■ Texto do documento ■
Como discipular um transexual – 5

Bob Thune
por Bob Thune

Este post é continuação desse (parte 1), desse (parte 2), desse (parte 3) e desse (parte 4). Leia-os antes

A esta altura, você deve estar pensando que toda essa coisa de evangelho é bastante abstrata. Não é sobre fazer, mas sobre crer; não é sobre os pecados da superfície, mas sobre ídolos do coração. Quando é que chegaremos às coisas práticas, tangenciáveis?

Estou tentando convencê-lo de que os “ídolos do coração” e o “crer” são coisas práticas. Elas podem não te levar a direcionamentos fáceis como “leia mais a sua bíblia” ou “esteja mais em comunhão com os irmãos”. Mas quando você deixar seus esforços de discipulado serem reorientados pelo evangelho, você verá mudança profunda, porque o evangelho muda tudo.

■ Material extraído ■
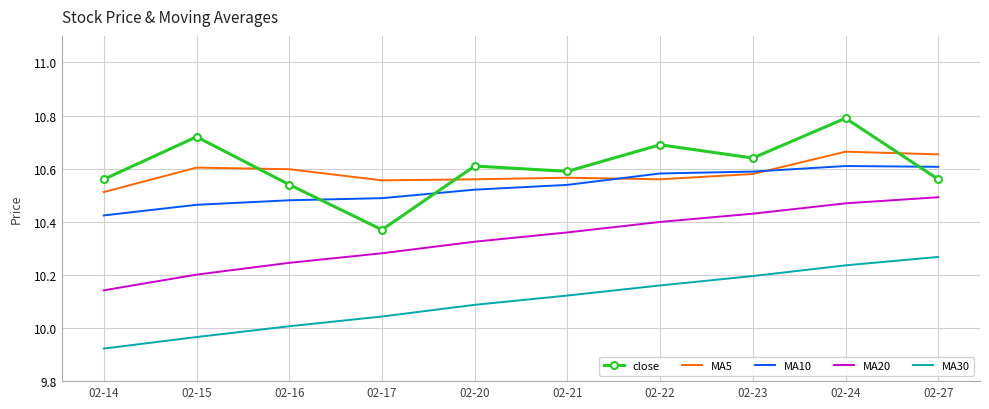

At which category is the sum across all series the highest?

02-24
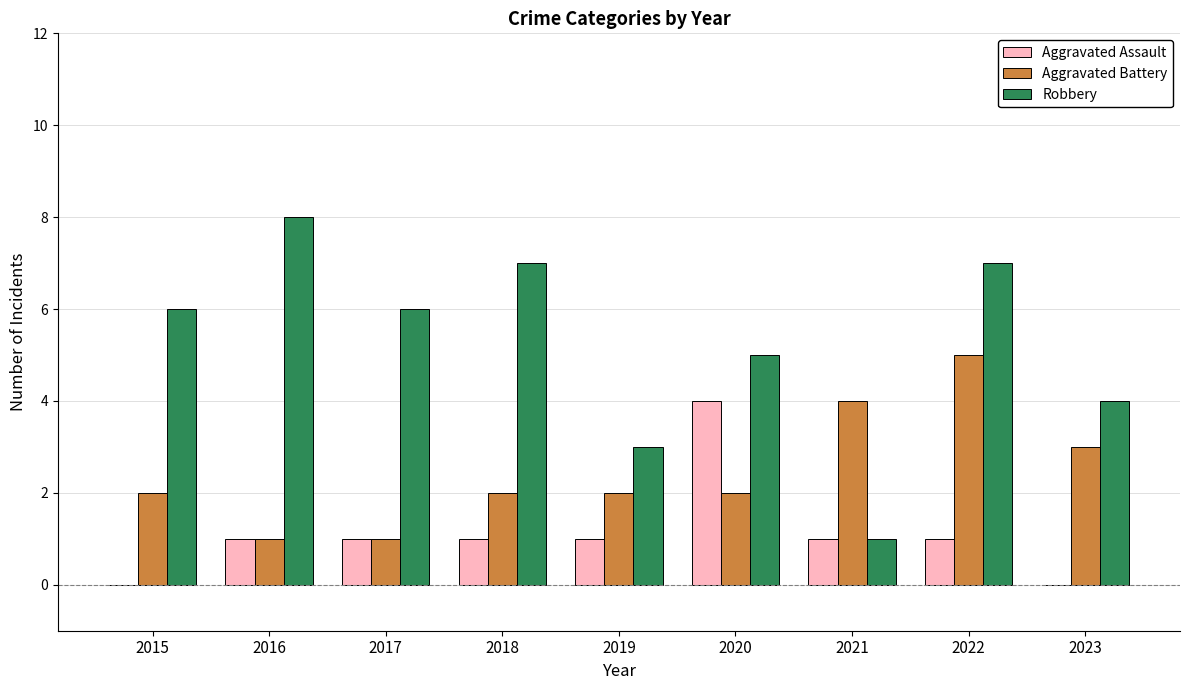

Is it true that Aggravated Battery equals 5 at 2022?

True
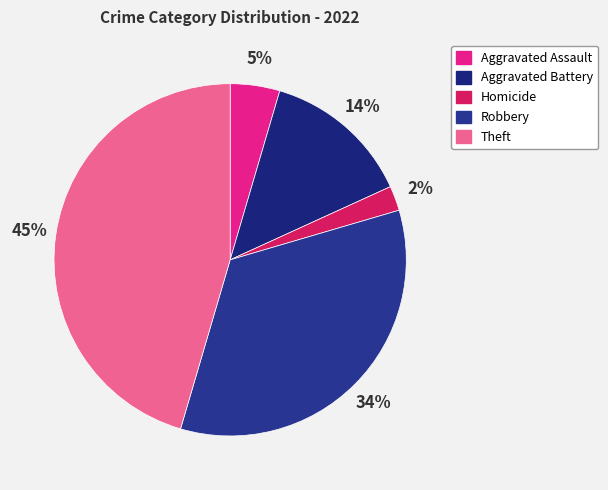

Count the number of slices in the pie.

5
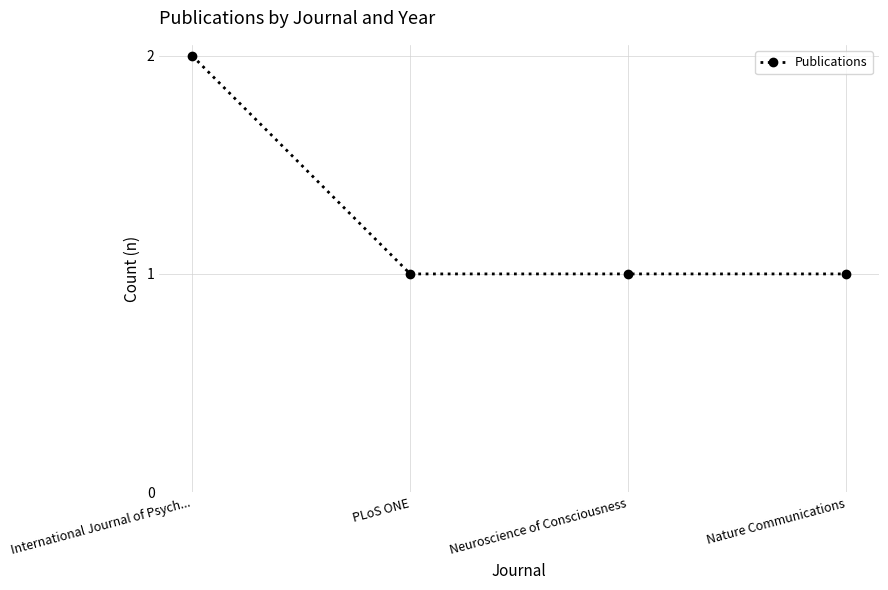

How many values are between 1 and 2?

4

■ Tarefa proposta A ■
Reproduza fielmente todas as linhas do material extraído, deixando as imagens de fora.
■ Tarefa proposta B ■
Escreva a parte seguinte do texto sobre discipulado e evangelho, a partir do ponto em que ele termina.

■ Resposta esperada A ■
At which category is the sum across all series the highest?

02-24

Is it true that Aggravated Battery equals 5 at 2022?

True

Count the number of slices in the pie.

5

How many values are between 1 and 2?

4

■ Resposta esperada B ■
Ryan começou a me dizer as razões por que ele não confiava em Jesus. E todas elas podiam ser reduzidas a um denominador comum: Ele não confiava nos cristãos. Ele me contou como ele tinha sido rejeitado pelos colegas estudantes, até mesmo por um pastor de um grande grupo evangélico de juventude porque ele era pequeno, frágil e não suficientemente masculino. Ele me contou sobre o pastor que disse a ele que todos os transexuais iriam pro inferno e sobre outro pastor que insistiu que transexualismo era demoníaco e necessitava de um exorcismo.

Mas essas memórias dolorosas eram nada em comparação com a rejeição que sentiu de seus familiares. Sua mãe e seu padrasto eram cristãos professos. Quando Ryan começou a viver uma vida ativamente transsexual, eles cortaram seu suporte e afirmação. Do ponto de vista deles, essa era uma daquelas difíceis atitudes de amor. Algo como “ame o pecador, mas odeie o pecado”. Mas para um jovem sexualmente em pedaços que foi rechaçado por cristãos a vida inteira, essa era mais uma hipocrisia dos cristãos. Enquanto Ryan falava sobre seus pais, seu corpo inteiro visivelmente fervia de raiva.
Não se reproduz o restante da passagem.